W mediach społecznościowych można natrafić na liczne komentarze odnośnie stanowiska Polski w walce z cenzurą internetu. Zarówno przychylne, jak i negatywne opinie napływają z całego świata.

Ochrona wolności słowa i konsekwencje jej złamania

Projekt zakłada, że polskie prawo ma być ściśle respektowane w przypadku rozpatrywania nielegalności danej wypowiedzi . Obywatele w myśl projektu zyskają opcję odwołania się od niesprawiedliwego usunięcia komentarza lub otrzymanego bana.

Użytkownik będzie miał możliwość złożenia odwołania w przypadku wątpliwej działalności serwisu społecznościowego, a ten będzie zobowiązany rozpatrzyć go w ciągu 48 godzin . Wtedy Polacy dostaną tydzień na przekazanie sprawy do Rady Wolności Słowa. Jeśli podtrzyma ona decyzję portalu, to pozostanie miesiąc na odwołanie do Sądu Administracyjnego.

Gdy jednak Rada przychyli się do zdania poszkodowanego, to wyda nakaz przywrócenia treści. Jeżeli platforma społecznościowa nie będzie współpracować z polskim rządem, grozi jej kara od 50 tysięcy do 50 milionów złotych .

Ustawa dodatkowo dopuszcza ślepe pozwy, kiedy nie dysponujemy rzeczywistymi danymi oskarżanego użytkownika . Do wskazania sprawcy wystarczy miejsce zdarzenia w postaci adresu URL, data, godzina oraz nazwa profilu/loginu.

Świat podzielony w kwestii planów polskiego rządu

Wiele osób na polskich i zagranicznych forach popiera większe swobody wypowiedzi w sieci, które powinny podlegać przede wszystkim prawu, a nie interpretacji anonimowego moderatora . W ostatnich miesiącach mocno zatarła się linia, która oddziela dosadne, ale dopuszczalne wypowiedzi od tych krzywdzących. W myśl panujących obecnie zasad nawet krzywe spojrzenie na kogoś kwalifikowałoby się w internecie jako urażenie czyichś uczuć.

Coś, co niegdyś odbierane było za krytykę, teraz może być odczytane jako jedna z wielu możliwych form braku tolerancji.
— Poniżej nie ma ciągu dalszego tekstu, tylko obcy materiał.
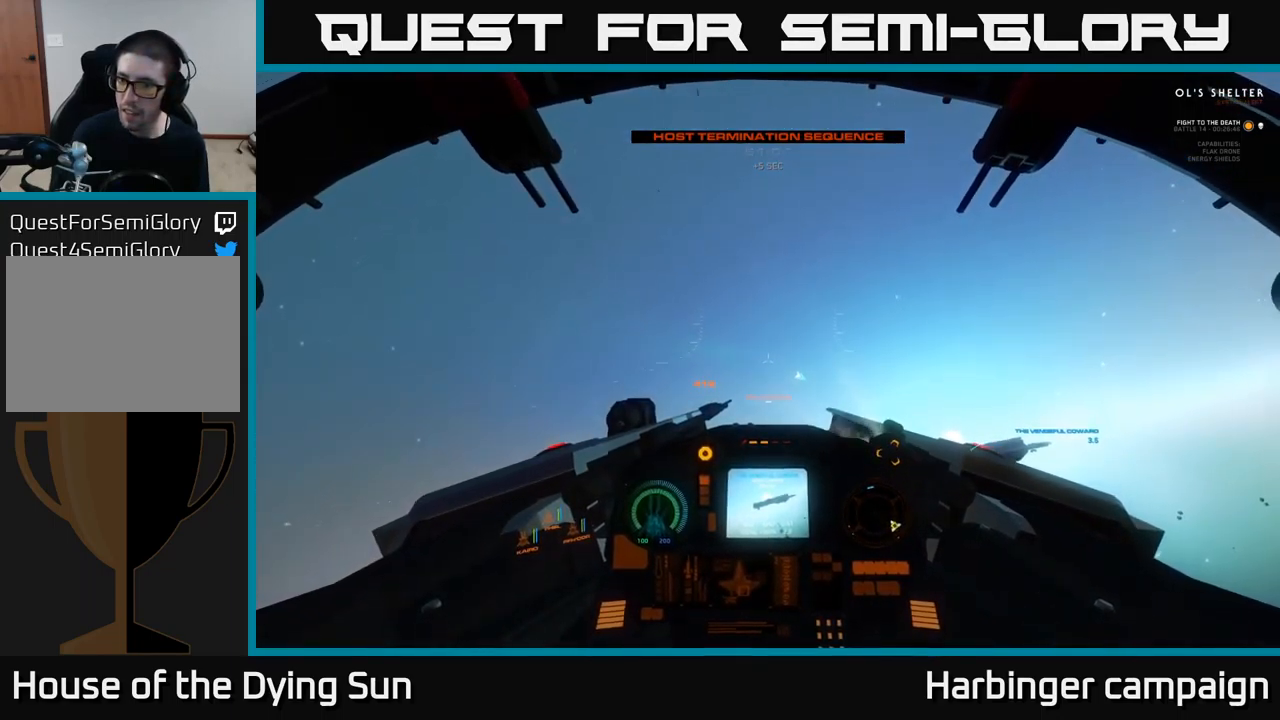
{"dt_ms": 1000, "buttons": ["L2"], "left_stick": "center", "right_stick": "down"}
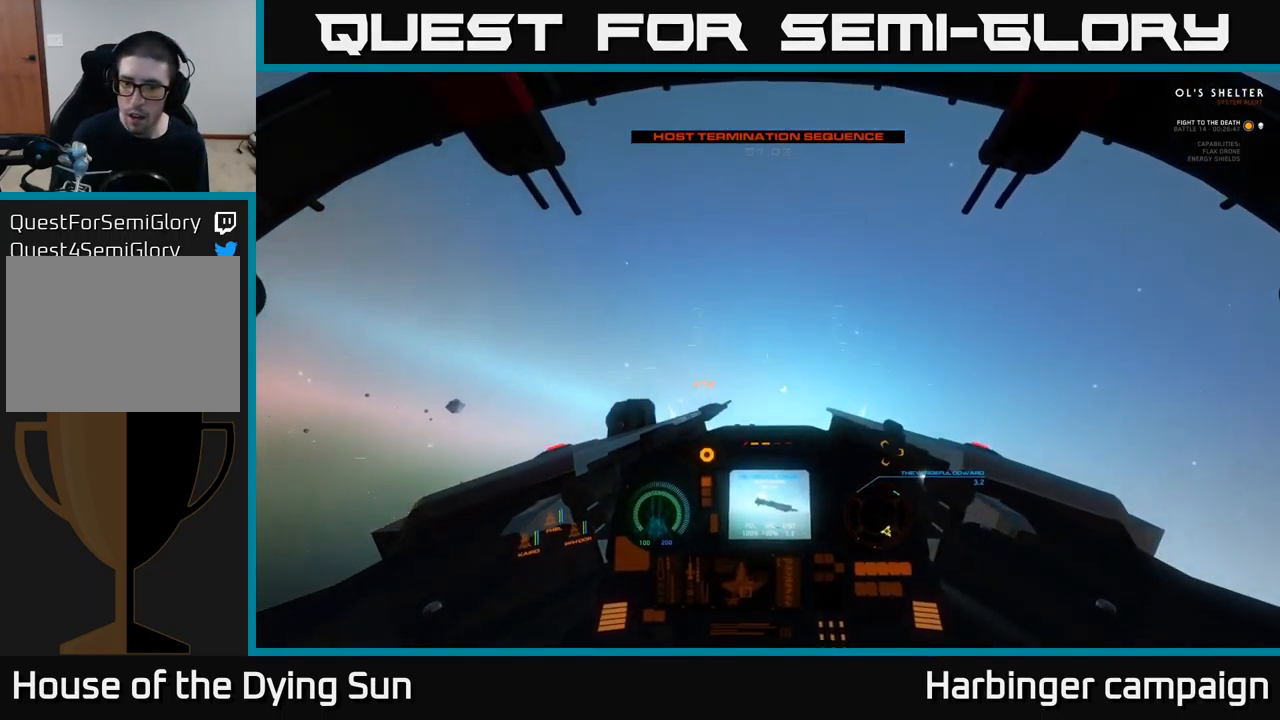
{"dt_ms": 500, "buttons": ["L1", "L2"], "left_stick": "center", "right_stick": "down-right", "events": [[16, "right_stick", "down-right"], [483, "L1", "down"]]}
Z drugiej strony nie każdy personalny atak jest w taki sam sposób oceniany . Znacznie łatwiej na przykład urazić bez konsekwencji czyjeś wyznania religijne niż orientację seksualną bądź kolor skóry. Ludzie potrafią być wybredni w każdej możliwej dziedzinie i naskakiwać na siebie tylko dlatego, że ktoś preferuje grę na innej konsoli, albo nie jest fanem danego filmu.

Przeciwnicy propozycji polskiego rządu wyśmiewają straszenie wielkich przedsiębiorstw swoją interwencją . Wątpią, że ustalenia zrobią wrażenie na gigantach i pytają, jak kary będą egzekwowane. Niektórzy obawiają się, że ma to na celu uderzenie w konkretne środowiska i danie przyzwolenia homofobicznym treściom.

Są tacy, którzy deklarują chęć przyjęcia polskiego obywatelstwa lub nawołują własne władze do powielenia pomysłu. Znajdziemy też Polaków wstydzących się z tego powodu swojego pochodzenia albo obcokrajowców utożsamiających Polskę z rasistami, homofobami i mizoginistami. Innymi słowy - zdania są podzielone .

Cenzura problemem także w kontekście popkultury

To temat, który można rozpatrywać z różnych perspektyw. Zakładając, że nie lubię danego dzieła, to wciąż mam prawo o tym otwarcie napisać. Tymczasem znajdą się osoby wyznające zasadę: jak nie lubisz, to nie oglądaj/nie wypowiadaj się i daj się tym cieszyć innym . Tylko co, jeśli chcę zaprezentować swoją dezaprobatę, aby - być może - wzięto ją pod uwagę przy kręceniu następnego obrazu?

Taki scenariusz nie jest wyssany z palca, gdyż to częste tło podziału fanów dużych marek, jak uniwersum DC czy Star Wars . Część osób przyklaskuje kolejnym obostrzeniom wolności wypowiedzi, krytyków nazywając hejterami. Inne mają serdecznie dość niemożności swobodnego wypowiadania się.

Ostatnimi czasy głośno było o wypowiedzi Rowana Atkinsona, czyli odtwórcy popularnego Jasia Fasoli. W wywiadzie dla magazynu Radio Times aktor niepochlebnie wypowiedział się o cenzurze, ale kultury. Według cytowanego przez portal Deadline Atkinsona ludzkość przyjęła zero-jedynkową ocenę sytuacji, według której jeśli nie jesteś z nami, to przeciw nam . Tłumy osób żądne wytykania kolejnych winnych, Brytyjczyk porównuje do średniowiecznej mafii, która przeczesuje ulice w poszukiwaniu kolejnego nieszczęśnika do spalenia na stosie .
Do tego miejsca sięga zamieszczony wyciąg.